Where children come first

Our Curriculum


It is our aim that children become confident communicators, social interactors, and explorers during their time at Happy Kids. A child who is unique, creative, independent, a communicator, an explorer, a social interactor and healthy are well equipped for their next educational journey.

These characteristics are embedded within the ‘characteristic of effective learning’ within the Early Years Foundation Stage framework and are encouraged and promoted through play-based learning.


We recognise that the three prime areas of learning; Communication and Language, Personal, Social and Emotional Development and Physical Development within the EYFS are pivotal to supporting Literacy, Mathematics, Understanding of the World and Expressive Arts and Design. Practitioners are aware of this and focus on these areas when engaged in adult-led and child-led learning.

In addition to the continuous provisions in the setting, which evolves based on engagement, interest and how the resources/areas are used, practitioners also aim to facilitate and support learning and development through positive relationships, interactions, and role modelling.

Communication and Language: Children are supported and encouraged to extend their CL through positive interactions with skilled practitioners, who adapt their communication styles to meet the need/age of the child. This includes using strategies such as Makaton, match plus one, labelling, and repetition. Children are also exposed to music, rhyme, and stories 1:1 and in groups, initiated by both children and practitioners.

Personal, Social and Emotional Development: Practitioner’s support children to be sociable with their peers, to recognise and explore feelings, positive relationships, conflict resolution and to become independent.

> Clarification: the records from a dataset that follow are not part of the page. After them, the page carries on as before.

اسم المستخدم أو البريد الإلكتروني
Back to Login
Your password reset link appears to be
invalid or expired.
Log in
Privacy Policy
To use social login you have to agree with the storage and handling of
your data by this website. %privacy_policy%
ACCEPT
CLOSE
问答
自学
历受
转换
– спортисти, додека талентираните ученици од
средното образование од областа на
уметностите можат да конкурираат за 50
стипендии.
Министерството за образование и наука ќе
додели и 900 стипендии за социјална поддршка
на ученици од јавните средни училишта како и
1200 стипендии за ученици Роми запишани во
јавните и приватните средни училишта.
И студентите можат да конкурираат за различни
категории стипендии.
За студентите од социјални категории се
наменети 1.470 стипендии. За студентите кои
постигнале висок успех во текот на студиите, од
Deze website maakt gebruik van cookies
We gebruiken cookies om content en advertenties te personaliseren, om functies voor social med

Physical Development: Children are provided with an outdoor environment that allows for children to run, climb, build, explore and take risks in their play. Equally children are supported to develop their fine motor skills through resources and activities provided both inside and out. Practitioners talk to children about being safe, healthy, and looking after ourselves.

The Outdoors

•Outdoor learning is just as important as the indoors environment. Children are provided with opportunities to run, climb, investigate, and explore their surroundings. Children have continuous acess to the outdoor environment.

•Stories and Book Sharing

•It is crucial for children to devleop a life-long love of reading and books. Children are read to and encouraged to story share every day as part of a group. All staff members are aware comprehension is just as vital as exposure to literature and encourage discussions to promote and develop this.

•Rhyming and Makaton

•All children participate in Rhyming and Makaton time whilst in the setting to support their CL and Literacy skills. Makaton is used in the setting for all children experiencing delays with their CL and PSED.

•In the Moment Planning

•In the moment planning and child-initiated play can be a fun and relaxed way for children to learn and progress in an Early Years setting. It is observed that both the children and the practitioners are more enthusiastic, more engaged, more relaxed, and forge better relationships.

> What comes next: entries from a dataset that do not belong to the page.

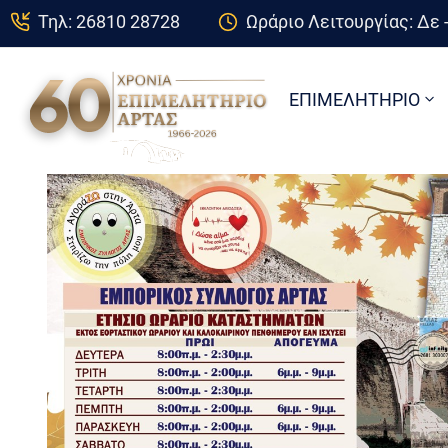
Τηλ: 26810 28728
Ωράριο Λειτουργίας: Δε -
ΕΠΙΜΕΛΗΤΗΡΙΟ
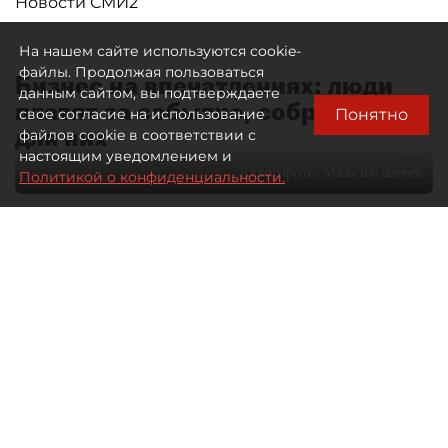
Новости СМИ2
На нашем сайте используются cookie-
файлы. Продолжая пользоваться
Бизнес на впечатлениях: люди
данным сайтом, вы подтверждаете
платят за событие, собранное
Понятно
свое согласие на использование
для них
файлов cookie в соответствии с
настоящим уведомлением и
Автор фото:
Максим Змеев
Политикой о конфиденциальности.
04 августа 2026
15:51
3160
Читайте нас в мессенджере Max
dp.ru
Все материалы автора
Летний календарь событий
обогатился во многих регионах.
Сегмент сегодня привлекателен как
для культурных институтов, так и для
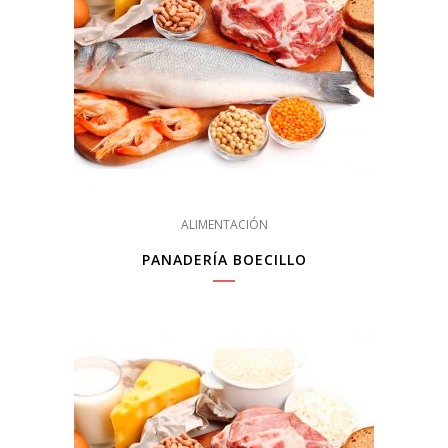
ALIMENTACIÓN
PANADERÍA BOECILLO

•Every Child a Talker began as a national strategy in England, which focuses on  supporting the communication skills of young children. Practitioners identify and support children who are displaying delays with their CL and support families to continue this support at home. 

•Sensory – Messy Play

•Children use all of their senses to explore the environment around them. Sensory and messy play opportunities allow children to explore materials, shapes, colours etc whilst building up on their communication skills. Children have access to mud, sand, water and playdough every day.

•Seasons and Growth

•Children are supported and encouraged to become investigators in their natural environment. We explore the changes in the world around us during the seasons, we explore life cycles and how we change and grow over the school year.

•Open-ended Learning

•Children are provided with resources and an environment that is a balance between familiarity such as the role play area, but also resources and areas that provide and promote creativity, problem solving and collaborative working.